Эта вариативность оценок, как я заметил выше в связи с вопросом об осознании кризиса, может играть важную роль в развитии науки. Выбор теории или, как говорит Лакатос, исследовательской программы связан с большим риском, особенно на ранних стадиях. Некоторые ученые, благодаря системе ценностей, отличной в своем применении от общепринятой, должны выбрать ее раньше других, иначе она не смогла бы развиваться до ее принятия остальными. Однако варианты выбора, обусловленные этими нетипичными системами ценностей, обычно ошибочны. Если бы все члены научного сообщества использовали ценности столь рискованно, совместная работа оказалась бы невозможной.
Я думаю, Лакатос упустил этот момент и потому не заметил существенной роли индивидуальной вариабельности в том, что впоследствии становится общим решением группы. Как подчеркнул также Фейерабенд, придавать этим решениям «исторический характер» или предполагать, что они осуществляются лишь «задним числом», значит лишать их функций, которые они исполняют [132] . Научное сообщество не может ждать, когда история вынесет свой приговор, этого могут ожидать лишь некоторые его представители. Необходимые результаты достигаются за счет распределения рисков среди членов научного сообщества.

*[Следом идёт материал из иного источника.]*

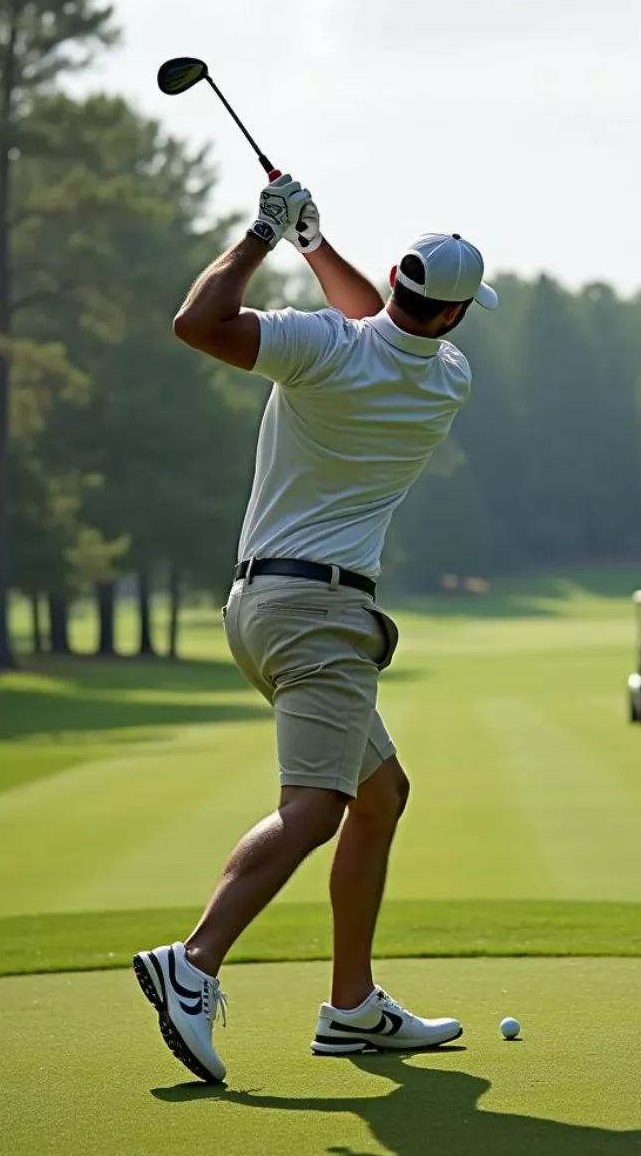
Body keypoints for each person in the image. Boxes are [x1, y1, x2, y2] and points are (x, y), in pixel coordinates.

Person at [132, 174, 498, 1084]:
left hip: (264, 609)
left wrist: (265, 237)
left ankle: (351, 1009)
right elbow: (383, 320)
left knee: (379, 796)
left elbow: (198, 322)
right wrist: (305, 240)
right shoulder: (449, 379)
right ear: (453, 317)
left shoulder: (319, 347)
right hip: (323, 617)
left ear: (394, 279)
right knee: (320, 809)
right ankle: (195, 963)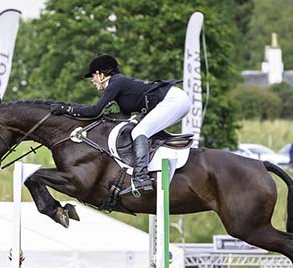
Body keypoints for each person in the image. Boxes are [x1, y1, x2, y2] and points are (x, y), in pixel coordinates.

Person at [50, 54, 191, 195]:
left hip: (174, 100)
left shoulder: (116, 82)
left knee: (139, 131)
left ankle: (141, 177)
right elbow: (123, 117)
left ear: (100, 74)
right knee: (139, 129)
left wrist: (65, 109)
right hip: (175, 100)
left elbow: (94, 111)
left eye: (92, 76)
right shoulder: (119, 86)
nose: (92, 81)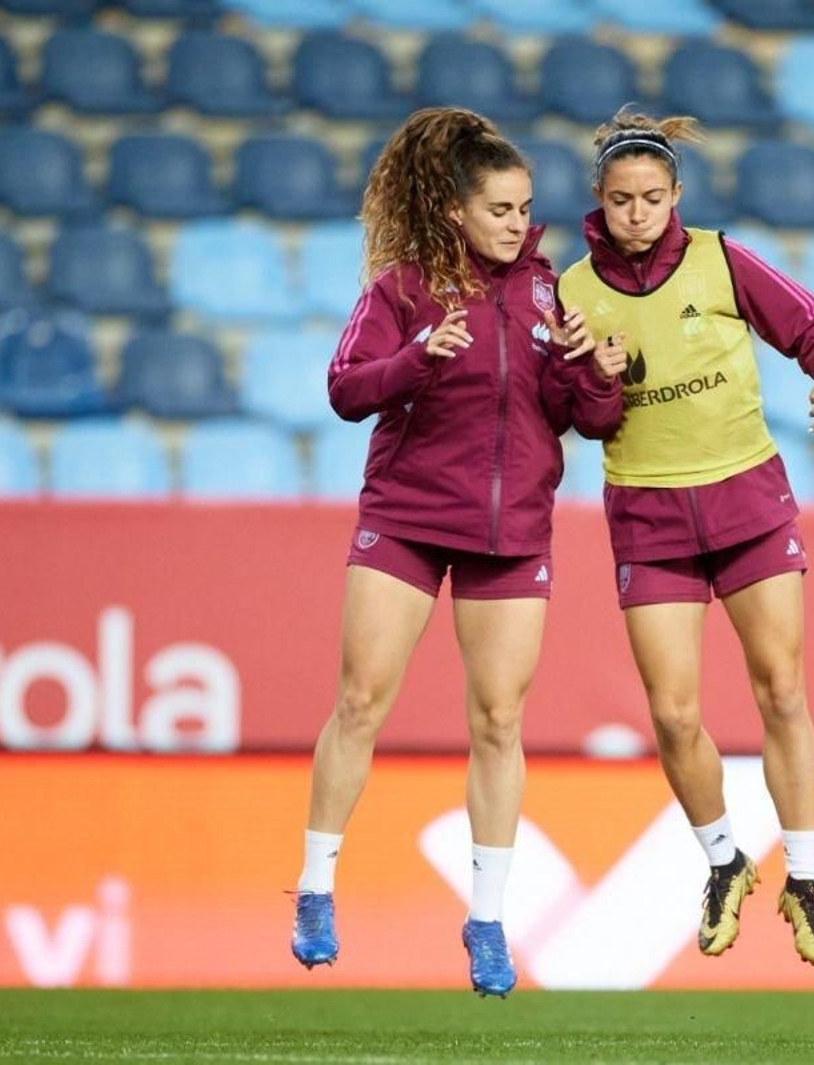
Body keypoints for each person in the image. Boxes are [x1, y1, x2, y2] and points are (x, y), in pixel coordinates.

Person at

Можно ли сказанное истолковать так, будто решения обусловлены «психологией толпы» [133] ? Мне думается, нельзя. Напротив, одна из характерных особенностей толпы – отрицание ценностей, которые обычно принимаются ее членами. Если бы так поступали ученые, то их наука перестала бы существовать, что иллюстрируется случаем с Лысенко. Однако мой аргумент еще весомее, он подчеркивает, что, в отличие от большинства научных дисциплин, ответственность за применение общих научных ценностей должна быть возложена на группу специалистов [134] . Ее нельзя расширить так, чтобы она включала в себя всех ученых или всех образованных граждан, тем более толпу. Если группа специалистов ведет себя подобно толпе, отказываясь от своих нормальных ценностей, значит наука умерла.
Из моих рассуждений здесь или в моей книге также не следует, что ученые могут выбирать любую теорию, которая им нравится, если согласны в своем выборе и настаивают на нем [135] .
Большая часть головоломок нормальной науки обусловлена природой, а на остальные она влияет косвенно. Хотя в разные периоды времени получают признание разные решения, природу нельзя втиснуть в произвольное множество концептуальных клеток. Напротив, история протонауки показывает: нормальная наука возможна при наличии весьма специальных схем, а история развитой науки свидетельствует о том, что природу нельзя бесконечно долго удерживать в тех клетках, которые создали ученые. Если иногда я говорил о том, что любой выбор осуществляется учеными на основе их прошлого опыта и в согласии с их традиционными ценностями, я лишь занимался тавтологией. Решения, принимаемые иным образом, или те, что нельзя принять таким образом, не могут служить основой для науки и являются ненаучными.